Karina Brandani: Metáfora do último carnaval Hoje,…

Metáfora do último carnaval

Hoje, escrevo não mais no corrosivo esforço de me privar de certas lembranças que me faziam cócegas no estômago. Escrevo porque o papel me convida a preenche-lo como a vida me convida a reescrever abaixo das linhas caligrafadas por uma paixão imediatista, que cansou de tentar virar amor.
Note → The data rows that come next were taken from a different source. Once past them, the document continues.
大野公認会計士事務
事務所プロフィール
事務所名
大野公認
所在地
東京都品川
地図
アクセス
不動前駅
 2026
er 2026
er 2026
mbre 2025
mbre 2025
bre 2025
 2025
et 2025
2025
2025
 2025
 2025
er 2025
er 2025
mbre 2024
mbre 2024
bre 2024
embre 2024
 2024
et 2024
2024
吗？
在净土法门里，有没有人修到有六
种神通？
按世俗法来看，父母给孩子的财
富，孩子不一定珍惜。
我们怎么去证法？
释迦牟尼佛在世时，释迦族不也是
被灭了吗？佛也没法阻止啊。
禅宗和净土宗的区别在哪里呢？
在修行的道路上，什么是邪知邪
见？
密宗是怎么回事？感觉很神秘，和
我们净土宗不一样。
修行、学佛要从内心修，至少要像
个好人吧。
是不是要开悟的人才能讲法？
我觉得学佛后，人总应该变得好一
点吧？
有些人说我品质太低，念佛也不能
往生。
A página onde continuo a escrita não omite o lembrete que aponta para a recordação do último carnaval, momento exato em que a bateria duma escola de samba inicia o ensaio na pista úmida e quente do meu coração. Ao me ver rodopiando em seus braços tal como a porta bandeira vejo você num riso solto, dançávamos só porque era um com o outro. E dançamos, dançamos meses afora o enredo composto por nós e nossos nós. Mas a música agora parou de tocar. A euforia da bateria que resplandecia sem tréguas foi se calando gradativamente. O espetáculo acabou na linha certa de chegada. Nossos olhos se cruzaram num cumprimento de gratidão, nossas mãos se alcançaram lassas e nossos lábios tocaram o ar por detrás de nossas orelhas. Não há mais fantasias, nem luzes, nem plateia, nem nós, nem nossos nós, nem nada. Aproveito o momento, risco com marca texto esse episódio, para lembrar e reviver sempre o tempo em que meus pés não se cansavam se dançar. Nas imagens repassadas diante dos meus olhos, me vejo bonita, me vejo incrível, e nesta hora me vejo nas imediações do próximo carnaval. Haverá música novamente! Retiro a caneta vermelha do porta lápis e tracejo à risco marcante a linha onde se encerra a narrativa. Agora me restam linhas em branco no papel, e isso me deixa extasiada, me encanta continuar escrevendo, e descortinando novos personagens, além dos principais para compor comigo uma nova página.